-------- Metin Alıntısı --------
Yargıtay 5. Ceza Dairesi, diğer sanık Selim Kımıl hakkında Giresun FM’in sahibi Mustafa Cici’ye yönelik tehdit suçundan verilen mahkumiyet hükmünün temyizini de karara bağladı. Daire, Kımıl’ın avukatının temyiz istemini reddederek mahkumiyet kararını onadı.
Fenerbahçe Kulübü, konuyla ilgili açıklama yayınladı.
Fenerbahçe’den konuyla ilgili yapılan açıklama şöyle:
‘Biz Fenerbahçeyiz” diyenlerin bir araya geldiği; şanlı tarihimize sürülmek istenen lekenin gözyaşlarıyla, alın teriyle, sevdasıyla yıkandığı şanlı direnişimiz, BUGÜN BİR ZAFER OLDU!
Haksızca hukuksuzca milyonların canını yakanlar, Fenerbahçe şike yaptı diyenler bugün bir daha hatırlanmamak üzere tarihe gömüldüler!
-------- Sağlanan Veriler --------
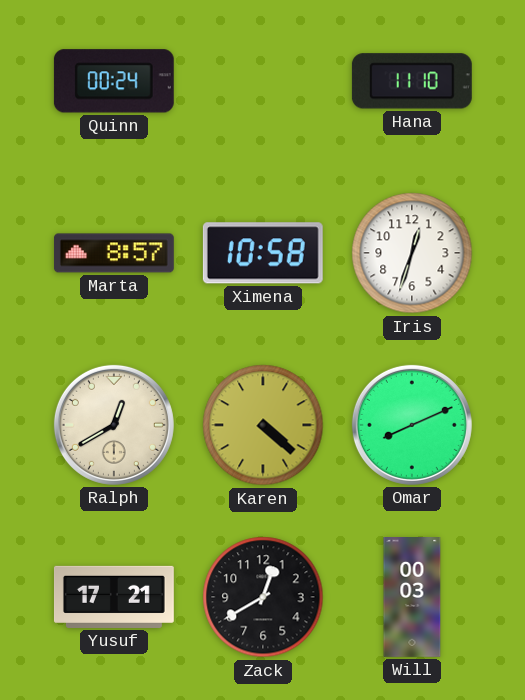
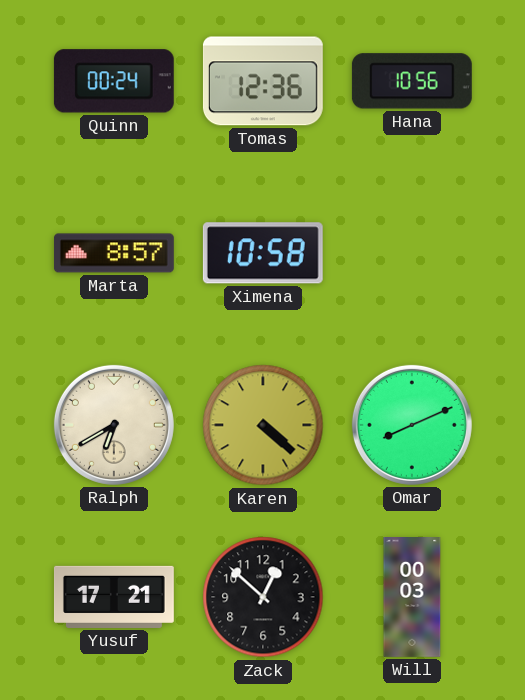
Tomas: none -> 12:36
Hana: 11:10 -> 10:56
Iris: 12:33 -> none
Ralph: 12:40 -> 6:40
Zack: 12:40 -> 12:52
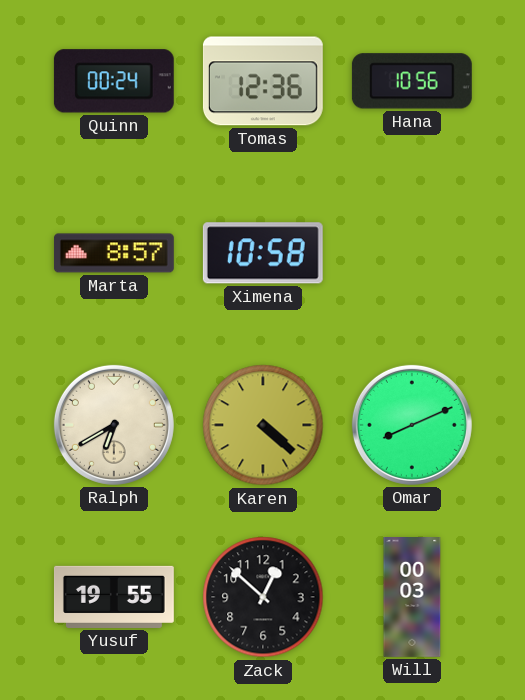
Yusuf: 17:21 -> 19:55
--------
-------- Sağlanan Veriler --------
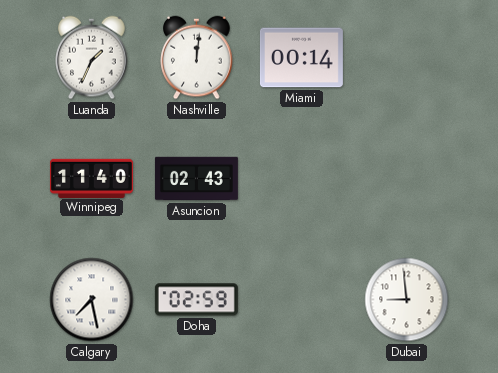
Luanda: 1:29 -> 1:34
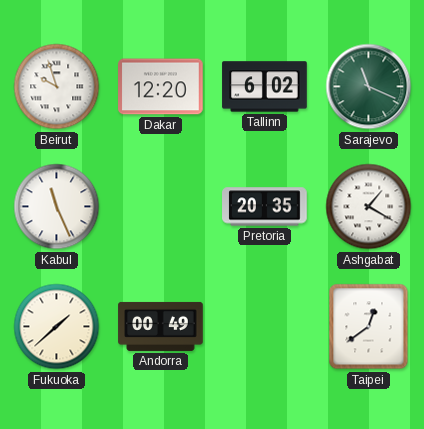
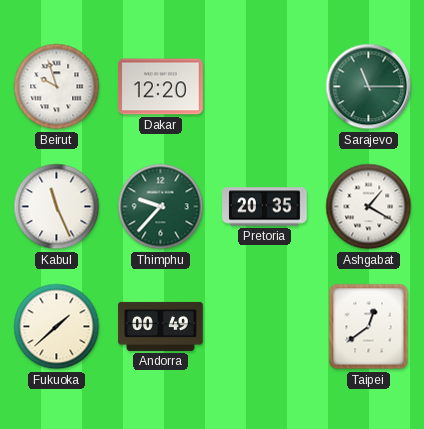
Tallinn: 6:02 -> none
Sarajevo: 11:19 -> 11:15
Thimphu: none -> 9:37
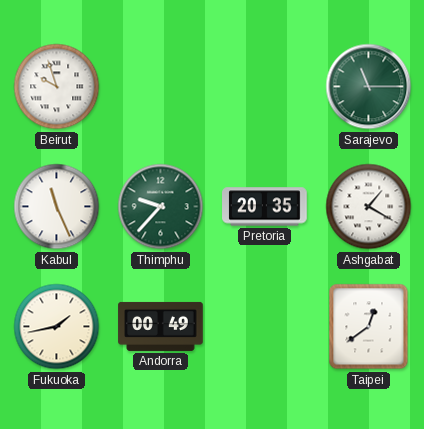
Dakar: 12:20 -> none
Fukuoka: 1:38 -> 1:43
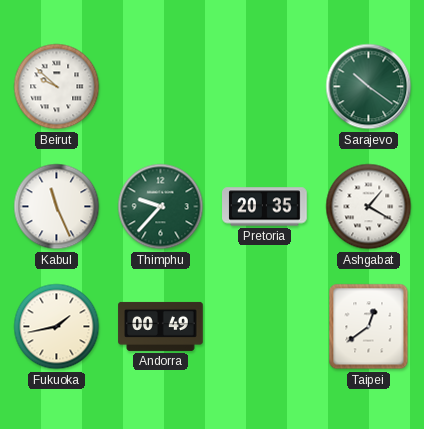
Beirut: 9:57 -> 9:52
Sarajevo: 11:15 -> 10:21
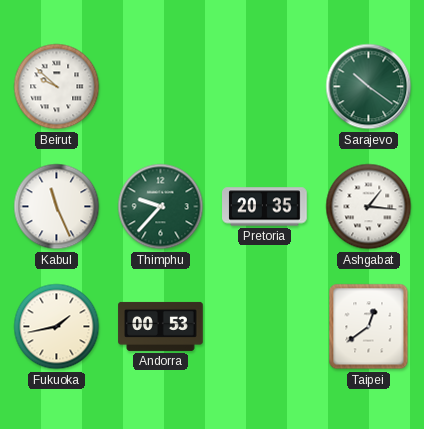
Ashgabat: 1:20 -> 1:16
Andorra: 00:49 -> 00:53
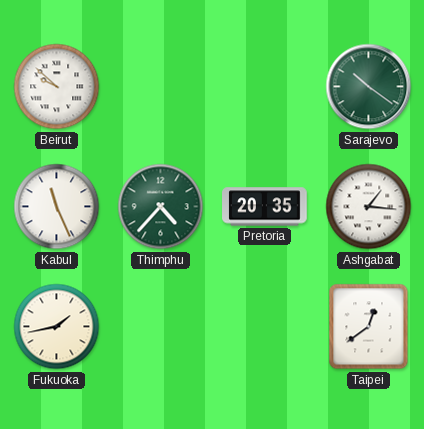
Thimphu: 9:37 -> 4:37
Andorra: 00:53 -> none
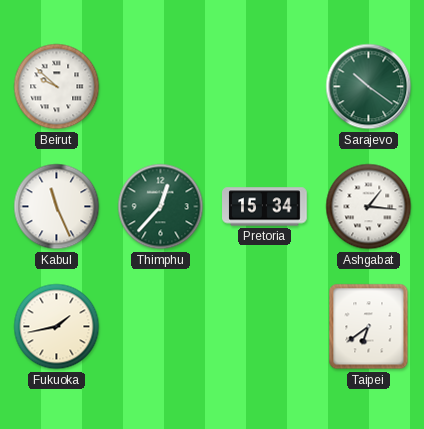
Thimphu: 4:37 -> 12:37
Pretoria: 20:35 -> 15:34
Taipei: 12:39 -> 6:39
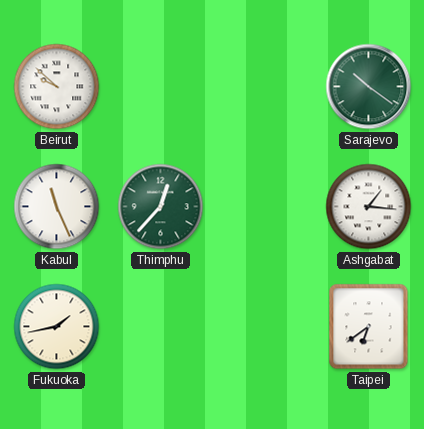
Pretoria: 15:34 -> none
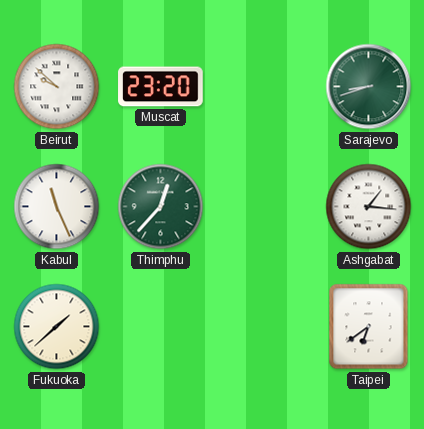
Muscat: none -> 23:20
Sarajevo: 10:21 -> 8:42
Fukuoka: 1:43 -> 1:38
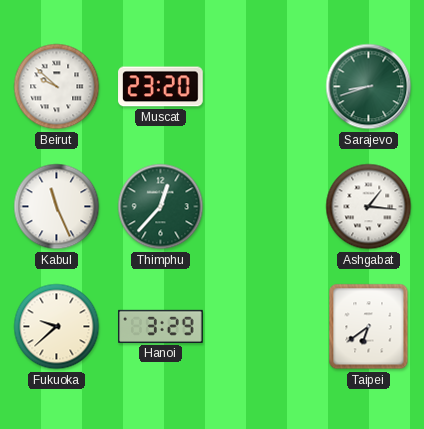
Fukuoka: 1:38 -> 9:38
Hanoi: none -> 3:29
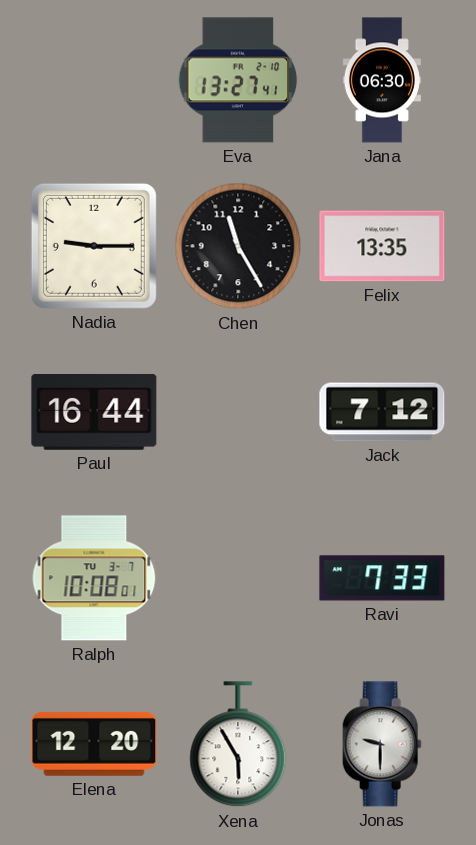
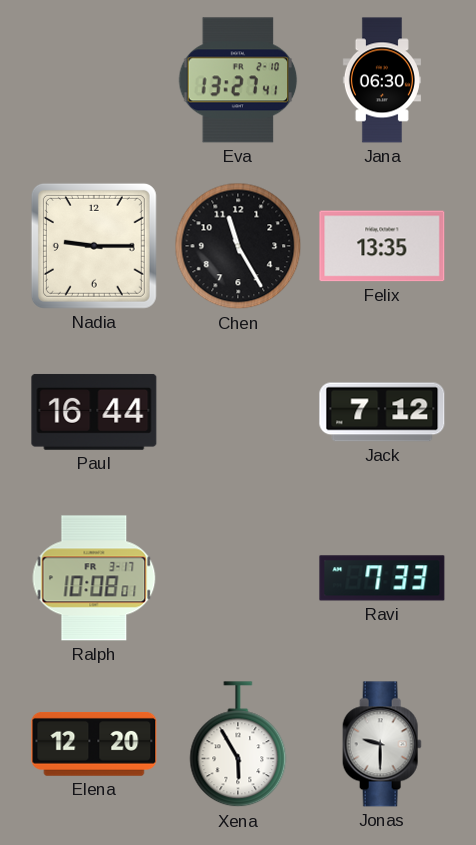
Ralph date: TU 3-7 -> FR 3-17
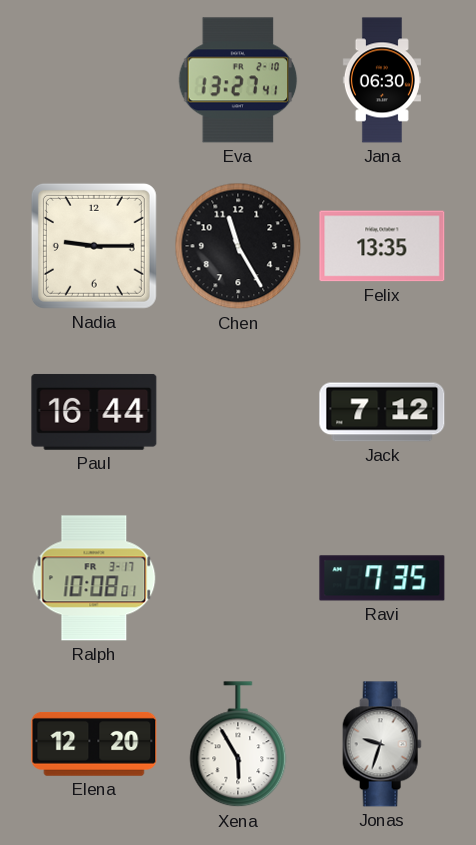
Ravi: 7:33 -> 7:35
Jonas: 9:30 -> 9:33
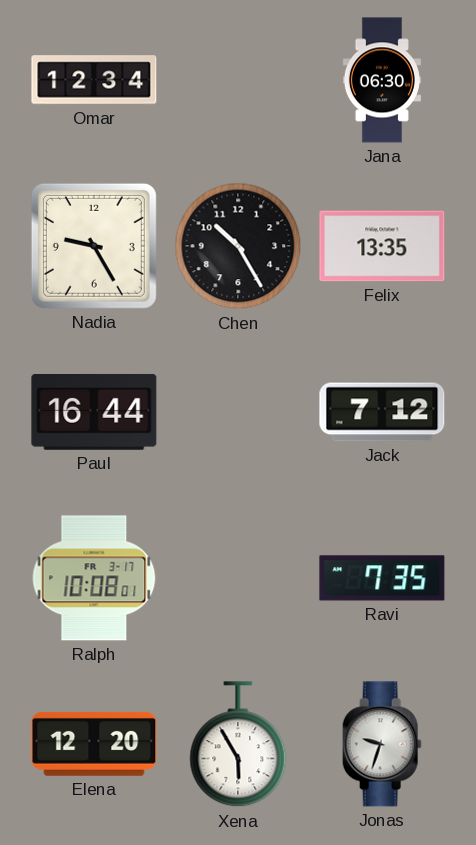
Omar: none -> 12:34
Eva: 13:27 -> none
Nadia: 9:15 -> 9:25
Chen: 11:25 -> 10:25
--------
Çözülecek Problemler =>
1. Fenerbahçe davasına ilişkin metinde "Fenerbahçe’den konuyla ilgili" sözcüklerini içeren yerle açılıp "BİR ZAFER OLDU!" ile kapanan bölümü değiştirmeden yinele.
2. Fenerbahçe davasına ilişkin metni, son cümlesinin ardından aynı üslupla sürdür.

Görev Yanıtları =>
1.
Fenerbahçe’den konuyla ilgili yapılan açıklama şöyle:
‘Biz Fenerbahçeyiz” diyenlerin bir araya geldiği; şanlı tarihimize sürülmek istenen lekenin gözyaşlarıyla, alın teriyle, sevdasıyla yıkandığı şanlı direnişimiz, BUGÜN BİR ZAFER OLDU!

2.
AMA BİZ
Hep hatırlayacağız;Haksızlığı,
Onursuzluğu;
Yüreksizliği,
Kulübümüze ve camiamıza reva görülen muameleleri
Alın terine ve ülkesine ihanet edenleri!Hiç unutmayacağız, unutturmayacağız;
Büyük Fenerbahçe’nin, büyük Fenerbahçe taraftarının soyluluğundan doğan ve vicdanları ‘tertemiz alın teri’ ile dolduran kuvvetini!
Ve bugün;
İstanbul Cumhuriyet Başsavcılığı’nın talimatıyla Organize Suçlarla Mücadele Şube Müdürlüğü’ne bağlı ekiplerin yapmış olduğu hedefi ve maksadı belli olan teknik ve fiziki takip inceleme neticesinde dönemin FETÖ polisi, savcısı, hakimi, medyası tarafından dört bir koldan 3 Temmuz 2011 tarihinde başlatılan,27 Mart 2017 tarihinde ise Yargıtay Cumhuriyet Başsavcılığı’nın “Beraat kararlarının onaylanması ve İstanbul 13. Ağır Ceza Mahkemesi’nin verdiği kararın onanması” yönünde tebliğ yaparak dosyayı davanın görüşüldüğü Yargıtay 5. Ceza Dairesi’ne göndermesiyle devam eden ve
BUGÜN YARGITAY 5. CEZA DAİRESİ, TEMYİZ İNCELEMESİNİN sona ermesiyle VİCDANLARDA TERTEMİZ olan CAMİAMIZ, HUKUK önünde de artık TERTEMİZ!
Yazılanların, çizilenlerin ve suçlamalara inananların aksine 3 Temmuz’dan bugüne Başkanına, Yönetimine, sahadaki alın terine sahip çıkan ve inanan camiamız, 10 yılı aşkın süredir devam eden ‘ONUR VE HUKUK’ mücadelesini kazandı.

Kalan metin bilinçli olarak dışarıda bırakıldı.